Il Lussemburgo investe massicciamente nella tecnologia spaziale e nell’uso pacifico dello spazio e guarda con interesse all’Italia, che vanta un ruolo di leadership a livello globale in questo settore. Entrambi i Paesi sono convinti che lo spazio rappresenti una nuova frontiera per l’intera umanità e che esso meriti la massima attenzione poiché i benefici diretti e indiretti in termini di crescita economica, progresso tecnologico, sicurezza, qualità della vita e salvaguardia dell’ambiente - già ora elevatissimi - sono destinati a crescere ulteriormente nel prossimo futuro.

È emersa un’ampia convergenza di vedute su diversi aspetti fondamentali. Italia e Lussemburgo hanno reiterato il proprio apprezzamento per l’esito della conferenza ministeriale dell’Agenzia Spaziale Europea a Siviglia.

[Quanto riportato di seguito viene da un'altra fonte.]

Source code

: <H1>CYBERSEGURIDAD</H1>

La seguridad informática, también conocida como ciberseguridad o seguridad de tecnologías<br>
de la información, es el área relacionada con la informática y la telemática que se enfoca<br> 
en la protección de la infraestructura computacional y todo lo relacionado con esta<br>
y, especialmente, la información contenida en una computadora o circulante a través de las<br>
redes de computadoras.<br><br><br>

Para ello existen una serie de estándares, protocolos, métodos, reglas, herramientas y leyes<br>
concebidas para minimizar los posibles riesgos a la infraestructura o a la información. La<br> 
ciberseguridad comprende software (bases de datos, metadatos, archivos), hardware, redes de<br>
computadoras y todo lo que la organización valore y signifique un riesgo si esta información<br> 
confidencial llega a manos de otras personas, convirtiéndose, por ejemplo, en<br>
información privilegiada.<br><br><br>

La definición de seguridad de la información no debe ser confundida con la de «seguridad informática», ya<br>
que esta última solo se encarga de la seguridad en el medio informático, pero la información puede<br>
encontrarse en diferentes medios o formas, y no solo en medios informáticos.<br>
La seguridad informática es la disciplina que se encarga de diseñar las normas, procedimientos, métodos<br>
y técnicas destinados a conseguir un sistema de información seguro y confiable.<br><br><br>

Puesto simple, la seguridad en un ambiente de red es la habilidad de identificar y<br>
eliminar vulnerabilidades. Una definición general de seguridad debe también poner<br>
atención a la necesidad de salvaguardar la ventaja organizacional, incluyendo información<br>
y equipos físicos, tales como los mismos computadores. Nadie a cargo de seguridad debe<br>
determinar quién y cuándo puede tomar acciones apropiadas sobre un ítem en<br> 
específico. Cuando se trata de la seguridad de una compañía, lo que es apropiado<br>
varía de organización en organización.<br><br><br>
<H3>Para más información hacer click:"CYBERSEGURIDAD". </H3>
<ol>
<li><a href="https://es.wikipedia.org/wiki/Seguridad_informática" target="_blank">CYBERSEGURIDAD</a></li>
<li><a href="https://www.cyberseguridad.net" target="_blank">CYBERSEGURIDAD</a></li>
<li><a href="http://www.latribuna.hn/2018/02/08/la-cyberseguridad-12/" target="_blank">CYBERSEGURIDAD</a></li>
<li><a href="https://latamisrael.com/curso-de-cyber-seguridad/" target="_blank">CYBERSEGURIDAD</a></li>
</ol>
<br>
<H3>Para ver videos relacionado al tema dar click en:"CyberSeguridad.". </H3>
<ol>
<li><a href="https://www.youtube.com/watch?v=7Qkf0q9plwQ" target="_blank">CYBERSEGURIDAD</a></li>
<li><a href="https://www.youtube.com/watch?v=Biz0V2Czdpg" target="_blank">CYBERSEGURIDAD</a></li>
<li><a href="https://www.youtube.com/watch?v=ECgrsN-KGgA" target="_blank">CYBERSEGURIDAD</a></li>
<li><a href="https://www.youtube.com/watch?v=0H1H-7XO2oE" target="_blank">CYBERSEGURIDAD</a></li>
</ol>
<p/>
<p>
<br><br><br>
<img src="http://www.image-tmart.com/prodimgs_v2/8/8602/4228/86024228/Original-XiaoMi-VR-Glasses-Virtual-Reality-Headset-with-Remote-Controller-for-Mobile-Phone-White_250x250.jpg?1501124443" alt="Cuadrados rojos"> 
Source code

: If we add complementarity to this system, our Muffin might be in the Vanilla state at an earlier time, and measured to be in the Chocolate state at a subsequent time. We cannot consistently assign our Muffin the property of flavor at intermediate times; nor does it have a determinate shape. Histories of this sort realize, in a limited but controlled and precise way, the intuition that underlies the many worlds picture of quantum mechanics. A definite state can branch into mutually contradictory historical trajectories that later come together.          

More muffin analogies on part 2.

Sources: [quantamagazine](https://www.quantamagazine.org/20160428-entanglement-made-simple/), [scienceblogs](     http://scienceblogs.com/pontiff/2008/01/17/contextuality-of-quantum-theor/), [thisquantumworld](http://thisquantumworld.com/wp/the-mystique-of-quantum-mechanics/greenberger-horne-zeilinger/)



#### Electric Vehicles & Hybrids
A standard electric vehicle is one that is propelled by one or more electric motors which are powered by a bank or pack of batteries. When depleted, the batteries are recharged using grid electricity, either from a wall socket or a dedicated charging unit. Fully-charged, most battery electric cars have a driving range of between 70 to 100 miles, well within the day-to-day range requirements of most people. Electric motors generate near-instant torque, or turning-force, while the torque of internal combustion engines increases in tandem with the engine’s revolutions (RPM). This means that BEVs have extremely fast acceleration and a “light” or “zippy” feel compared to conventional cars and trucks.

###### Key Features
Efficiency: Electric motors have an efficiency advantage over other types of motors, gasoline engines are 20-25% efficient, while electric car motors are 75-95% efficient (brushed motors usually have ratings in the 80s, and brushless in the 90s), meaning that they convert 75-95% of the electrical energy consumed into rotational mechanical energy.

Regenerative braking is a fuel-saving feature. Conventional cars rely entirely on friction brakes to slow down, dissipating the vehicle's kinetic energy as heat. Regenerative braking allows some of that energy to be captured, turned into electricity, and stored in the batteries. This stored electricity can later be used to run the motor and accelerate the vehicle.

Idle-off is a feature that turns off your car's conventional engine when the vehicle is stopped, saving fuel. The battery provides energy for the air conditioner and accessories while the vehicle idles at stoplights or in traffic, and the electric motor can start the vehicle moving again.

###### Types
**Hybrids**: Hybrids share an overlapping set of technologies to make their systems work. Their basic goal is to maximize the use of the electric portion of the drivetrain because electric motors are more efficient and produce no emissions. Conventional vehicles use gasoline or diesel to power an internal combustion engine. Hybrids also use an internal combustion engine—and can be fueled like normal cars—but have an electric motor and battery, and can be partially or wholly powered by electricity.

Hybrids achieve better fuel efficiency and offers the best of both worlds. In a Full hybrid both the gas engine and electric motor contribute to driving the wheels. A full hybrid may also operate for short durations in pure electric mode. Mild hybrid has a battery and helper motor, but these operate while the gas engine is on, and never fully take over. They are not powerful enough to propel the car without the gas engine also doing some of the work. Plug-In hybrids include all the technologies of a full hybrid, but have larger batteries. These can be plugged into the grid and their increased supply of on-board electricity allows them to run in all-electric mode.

Infatti l’Italia ha svolto ruolo determinante nella definizione dei programmi spaziali europei e il Lussemburgo ha consolidato la propria posizione all’interno dell’Esa.

Al centro del colloquio tra il Sottosegretario Fraccaro e il Ministro Fayot, anzitutto, le prossime scadenze a livello europeo, relative in particolare alla nuova legislazione comunitaria nel settore dello spazio.

È stata sottolineata la valenza strategica dell’osservazione della Terra con le costellazioni di satelliti Galileo e Copernicus e dell’accesso autonomo allo spazio con il programma Vega, settori nei quali l’Italia esercita un ruolo di primo piano a livello europeo. È stata poi accolta con favore la buona cooperazione sul piano della messa in orbita del nuovo satellite di osservazione ottica del Lussemburgo NAOS realizzato dalla società italiana OHB-Italia e del satellite ESAIL sviluppato dalla società lussemburghese OHB-Luxspace nell'ambito dell'ESA. 

Italia e Lussemburgo hanno prospettato l’utilità di un coordinamento nei vari contesti internazionali in materia di spazio, in particolare all’interno dell’agenzia spaziale europea, dell’unione europea e delle Nazioni Unite.  L’incontro ha così posto le basi per una collaborazione tra i due Paesi in materia di attività spaziali che si auspica possa rafforzarsi sempre più, anche in prospettiva con una specifica intesa.